According to Le’s conservative estimates, deal activity in Vietnam is unlikely to return to pre-pandemic levels until two-or-three quarters after international travel resumes, while uncertainties surrounding global finance may also be a factor to watch.
“Having said that, if some of the existing Vietnam startups could outperform investors’ expectations, we can expect deal activities to rebound sooner,” she said.
While Vietnam’s upward trajectory is still being anticipated, Singapore seems to have already benefited from its effective handling of the crisis.
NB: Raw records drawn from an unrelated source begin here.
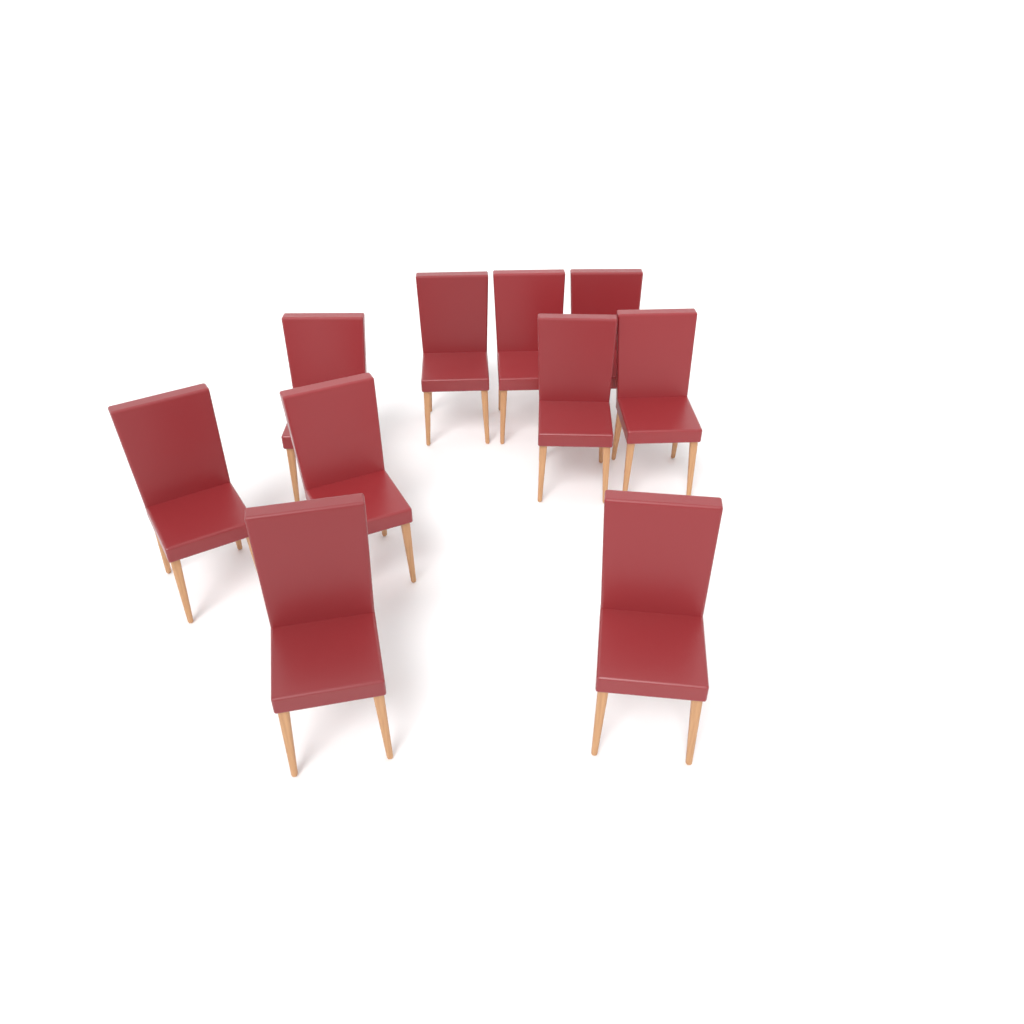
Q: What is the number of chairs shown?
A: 10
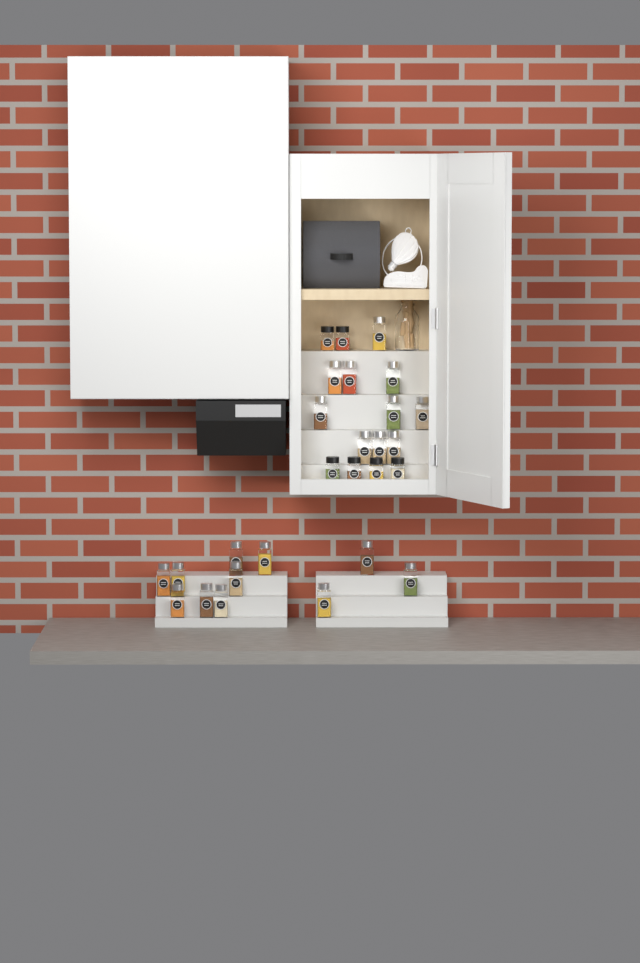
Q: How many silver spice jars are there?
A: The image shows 21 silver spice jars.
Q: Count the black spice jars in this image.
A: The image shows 6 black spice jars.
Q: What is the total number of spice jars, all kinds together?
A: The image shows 27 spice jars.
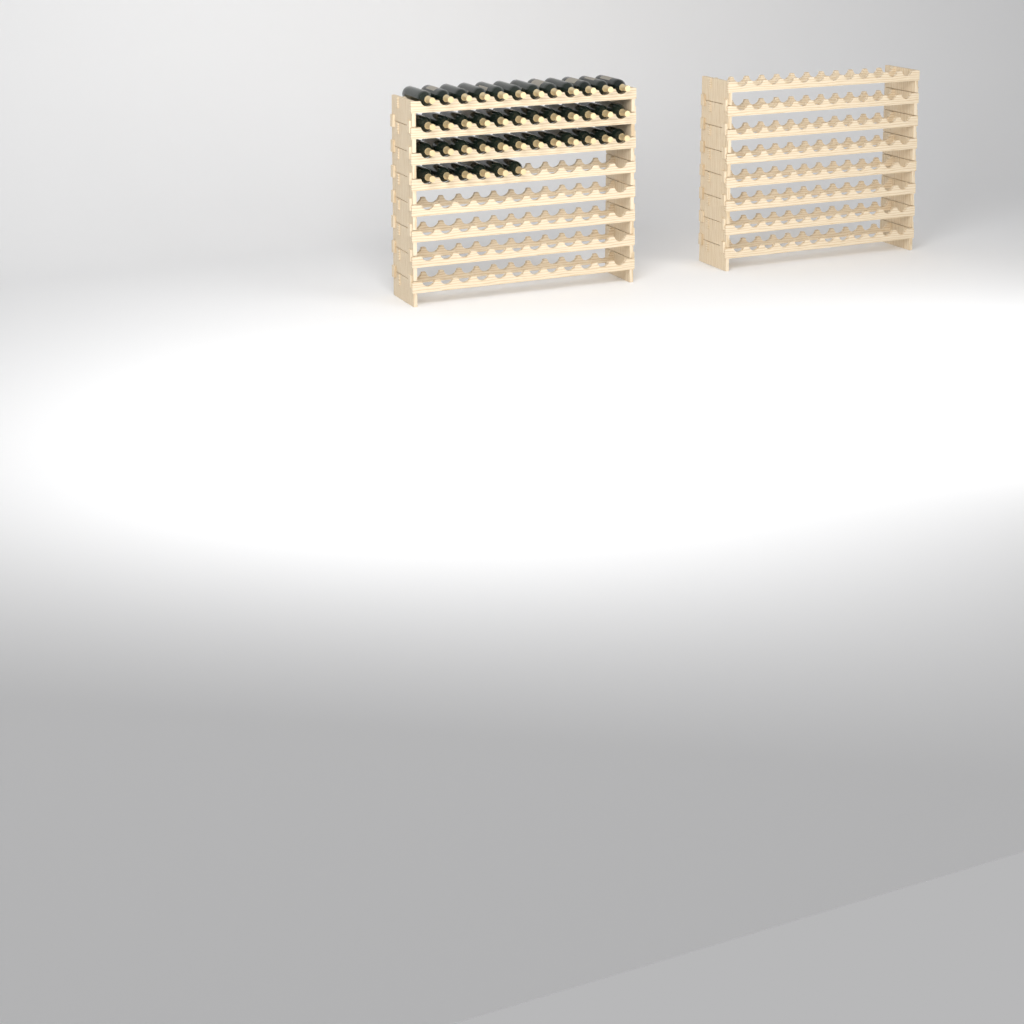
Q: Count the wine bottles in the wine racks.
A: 42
According to our Q3 report, the city-state was the only market in Southeast Asia to witness a growth in both deal count and deal value, replacing Indonesia as the region’s top investment destination as local startups amassed 58 per cent of total funds raised in the region.
According to Yinglan Tan, partner at Singapore-based Insignia Ventures, the pandemic recovery in Southeast Asia hotspots such as Singapore, Vietnam and Thailand is one of the main factors that has boosted investor and startup confidence.
Other factors, he notes, are the overall better understanding of the impact of the crisis, and liquidity spillover from the West and China into the region resulting in greater investments in the region, especially for later-stage companies.
Tan agrees that dealmaking activities in the region have started to pick up, but expects the total number and value of announced deals in Q4 2020 will remain subdued, as it is set to “reflect the slowdown brought by COVID-19 more so than say Q2 or Q1 did”.
Historically, the first quarter of the year is the time when a flurry of deals is announced by SEA startups, our data shows. In 2019, the Q1 period saw the highest value of startup investment deals in the entire year at just over $3 billion. So far, in 2020, the first quarter also recorded the highest total deal value at just under $3 billion. The high annual Q1 figures indicate significant activity in the previous quarter – something Tan reckons will not change despite the pandemic.
“… the final months of the year have conventionally been the time for many companies to stock up for the following year, so we can also expect activity to increase, though it may not necessarily result in closed deals,” Tan said.
Though deal activities are slated to recover and slowly climb towards pre-pandemic levels over the next few months – particularly once lockdown policies are lifted – Tan believes some impacts of the pandemic on the dealmaking process could be here to stay.
“Even when travel resumes, we can expect to see a more digitized and data-driven dealmaking process. These “upgrades” are not meant to replace the still vital human aspect of getting to know founders and their companies but help investors be more strategic and efficient in the scope of their dealmaking,” he said.